Guinea-Bissauan military leader

Zamora Induta (born 28 May 1966) is a Guinea-Bissauan military leader He was the Chief of Staff of the Revolutionary Armed Forces of the People of Guinea-Bissau from October 27, 2009 to April 1, 2010.

He was born in Bissau and after leaving school served in the Navy branch of the Revolutionary Armed Forces of the People (Portuguese:Forças Armadas Revolucionarias do Povo, FARP), the armed wing of the African Party for the Independence of Guinea and Cape Verde (Portuguese: Partido Africano da Independência da Guiné e Cabo Verde, PAIGC). PAIGC had been established in 1956 under the leadership of Amilcar Cabral to achieve independence from Portugal, by violent means if necessary.
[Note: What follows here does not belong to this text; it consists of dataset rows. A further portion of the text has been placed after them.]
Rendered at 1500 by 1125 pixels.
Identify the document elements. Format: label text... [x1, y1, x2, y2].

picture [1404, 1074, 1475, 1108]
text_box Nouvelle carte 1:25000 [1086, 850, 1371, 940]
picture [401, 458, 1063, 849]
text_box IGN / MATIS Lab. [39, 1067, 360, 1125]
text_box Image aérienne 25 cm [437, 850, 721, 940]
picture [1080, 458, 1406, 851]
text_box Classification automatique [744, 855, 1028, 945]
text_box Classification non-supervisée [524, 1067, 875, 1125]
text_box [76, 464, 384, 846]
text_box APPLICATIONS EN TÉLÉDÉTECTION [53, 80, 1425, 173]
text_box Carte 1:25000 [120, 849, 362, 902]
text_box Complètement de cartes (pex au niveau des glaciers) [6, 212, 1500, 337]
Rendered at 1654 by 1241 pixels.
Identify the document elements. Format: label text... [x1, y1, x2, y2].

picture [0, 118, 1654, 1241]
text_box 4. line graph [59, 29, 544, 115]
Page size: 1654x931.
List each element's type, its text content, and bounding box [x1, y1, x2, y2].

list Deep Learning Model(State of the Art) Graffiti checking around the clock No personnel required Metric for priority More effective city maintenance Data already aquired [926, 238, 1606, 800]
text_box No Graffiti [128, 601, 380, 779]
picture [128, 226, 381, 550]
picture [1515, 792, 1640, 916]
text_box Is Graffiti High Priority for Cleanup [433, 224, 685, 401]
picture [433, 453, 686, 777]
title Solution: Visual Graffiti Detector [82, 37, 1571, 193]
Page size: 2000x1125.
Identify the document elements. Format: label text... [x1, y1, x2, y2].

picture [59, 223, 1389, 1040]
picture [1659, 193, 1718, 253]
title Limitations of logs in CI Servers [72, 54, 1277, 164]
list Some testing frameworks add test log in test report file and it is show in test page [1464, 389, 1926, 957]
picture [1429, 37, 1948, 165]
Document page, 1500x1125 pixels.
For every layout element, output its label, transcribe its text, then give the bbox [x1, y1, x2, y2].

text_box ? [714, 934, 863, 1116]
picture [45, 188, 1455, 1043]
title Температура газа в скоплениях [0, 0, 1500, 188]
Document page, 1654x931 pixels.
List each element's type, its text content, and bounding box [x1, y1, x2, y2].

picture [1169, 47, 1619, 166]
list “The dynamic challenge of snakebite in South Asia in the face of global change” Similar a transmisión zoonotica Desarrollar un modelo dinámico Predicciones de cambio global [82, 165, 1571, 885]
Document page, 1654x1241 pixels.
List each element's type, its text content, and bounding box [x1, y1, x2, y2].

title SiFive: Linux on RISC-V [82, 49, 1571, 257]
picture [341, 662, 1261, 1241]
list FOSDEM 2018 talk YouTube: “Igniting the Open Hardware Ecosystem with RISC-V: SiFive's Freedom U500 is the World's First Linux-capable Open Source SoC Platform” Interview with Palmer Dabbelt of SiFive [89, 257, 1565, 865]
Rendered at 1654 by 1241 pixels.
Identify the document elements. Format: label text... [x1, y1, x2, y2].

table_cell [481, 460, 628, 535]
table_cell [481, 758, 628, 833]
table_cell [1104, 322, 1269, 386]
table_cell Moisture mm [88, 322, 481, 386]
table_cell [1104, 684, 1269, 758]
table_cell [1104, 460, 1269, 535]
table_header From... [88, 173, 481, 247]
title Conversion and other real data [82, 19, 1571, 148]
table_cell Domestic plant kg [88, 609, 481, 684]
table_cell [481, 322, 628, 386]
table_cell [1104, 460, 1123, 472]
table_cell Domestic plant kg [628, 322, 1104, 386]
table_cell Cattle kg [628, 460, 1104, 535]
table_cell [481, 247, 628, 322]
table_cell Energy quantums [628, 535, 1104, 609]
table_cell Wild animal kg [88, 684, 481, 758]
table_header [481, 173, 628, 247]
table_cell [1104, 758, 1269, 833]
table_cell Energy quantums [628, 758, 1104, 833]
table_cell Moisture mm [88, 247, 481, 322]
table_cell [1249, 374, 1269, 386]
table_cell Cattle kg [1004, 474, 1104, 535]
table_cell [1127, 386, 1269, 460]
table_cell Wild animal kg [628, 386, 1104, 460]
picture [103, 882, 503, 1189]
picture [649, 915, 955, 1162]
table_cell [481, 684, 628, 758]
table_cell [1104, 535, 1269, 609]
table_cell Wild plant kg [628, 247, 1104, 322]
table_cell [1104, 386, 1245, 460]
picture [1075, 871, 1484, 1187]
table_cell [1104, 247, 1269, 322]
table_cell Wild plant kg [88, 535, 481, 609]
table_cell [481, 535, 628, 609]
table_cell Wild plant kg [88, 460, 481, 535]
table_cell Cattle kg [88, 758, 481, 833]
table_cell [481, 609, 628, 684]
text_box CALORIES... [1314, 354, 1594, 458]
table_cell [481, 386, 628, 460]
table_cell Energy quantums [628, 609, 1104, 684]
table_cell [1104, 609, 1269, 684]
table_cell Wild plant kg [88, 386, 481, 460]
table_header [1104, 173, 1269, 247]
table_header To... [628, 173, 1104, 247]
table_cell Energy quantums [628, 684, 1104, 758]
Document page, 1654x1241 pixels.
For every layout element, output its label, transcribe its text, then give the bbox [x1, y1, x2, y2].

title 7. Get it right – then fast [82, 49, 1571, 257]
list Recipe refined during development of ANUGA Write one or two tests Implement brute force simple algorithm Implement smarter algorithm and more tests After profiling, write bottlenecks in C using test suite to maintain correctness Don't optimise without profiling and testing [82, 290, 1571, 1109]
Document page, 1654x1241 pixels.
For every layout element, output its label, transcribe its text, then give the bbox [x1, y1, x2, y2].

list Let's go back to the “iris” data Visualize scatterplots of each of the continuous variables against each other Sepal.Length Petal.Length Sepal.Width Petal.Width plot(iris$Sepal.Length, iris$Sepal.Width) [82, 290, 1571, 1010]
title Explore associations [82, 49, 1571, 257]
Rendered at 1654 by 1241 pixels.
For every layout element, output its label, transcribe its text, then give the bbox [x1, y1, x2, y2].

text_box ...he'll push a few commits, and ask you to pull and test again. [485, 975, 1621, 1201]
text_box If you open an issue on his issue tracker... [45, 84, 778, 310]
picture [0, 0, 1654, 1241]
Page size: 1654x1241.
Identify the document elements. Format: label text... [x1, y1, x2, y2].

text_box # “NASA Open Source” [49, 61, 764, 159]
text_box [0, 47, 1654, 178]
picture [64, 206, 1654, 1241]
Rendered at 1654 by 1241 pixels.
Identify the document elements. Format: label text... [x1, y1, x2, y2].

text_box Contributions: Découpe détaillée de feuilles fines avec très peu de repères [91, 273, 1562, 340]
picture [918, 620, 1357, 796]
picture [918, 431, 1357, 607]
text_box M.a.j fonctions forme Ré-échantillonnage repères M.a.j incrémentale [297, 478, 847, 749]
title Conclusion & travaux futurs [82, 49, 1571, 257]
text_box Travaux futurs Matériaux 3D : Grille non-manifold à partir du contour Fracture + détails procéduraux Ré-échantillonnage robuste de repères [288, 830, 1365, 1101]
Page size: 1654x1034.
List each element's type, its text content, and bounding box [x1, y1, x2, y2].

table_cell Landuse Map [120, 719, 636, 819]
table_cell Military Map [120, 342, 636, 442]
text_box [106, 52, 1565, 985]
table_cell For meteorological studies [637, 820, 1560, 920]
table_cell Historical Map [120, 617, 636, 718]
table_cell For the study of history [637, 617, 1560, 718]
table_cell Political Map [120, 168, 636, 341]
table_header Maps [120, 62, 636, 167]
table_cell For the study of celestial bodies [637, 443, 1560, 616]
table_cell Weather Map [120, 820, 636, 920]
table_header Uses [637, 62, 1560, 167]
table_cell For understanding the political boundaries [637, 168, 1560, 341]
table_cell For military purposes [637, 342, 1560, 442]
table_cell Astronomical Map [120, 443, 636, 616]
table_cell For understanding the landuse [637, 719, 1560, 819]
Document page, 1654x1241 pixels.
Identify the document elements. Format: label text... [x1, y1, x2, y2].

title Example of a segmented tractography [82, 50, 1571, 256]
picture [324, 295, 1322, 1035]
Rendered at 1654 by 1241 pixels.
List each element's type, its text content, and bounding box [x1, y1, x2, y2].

Many years after independence had been secured and PAIGC had taken power he was arrested and imprisoned for eight months in 2010 by rebel forces during the 2010 Guinea-Bissau military uprising against the PAIGC regime.

He was arrested again in 2012 following the 2012 Guinea-Bissau coup d'état and accused of terrorism against the Guinean state.
 He was obliged to spend the next few years in exile in Lisbon, not returning to Guinea-Bissau until July 2015.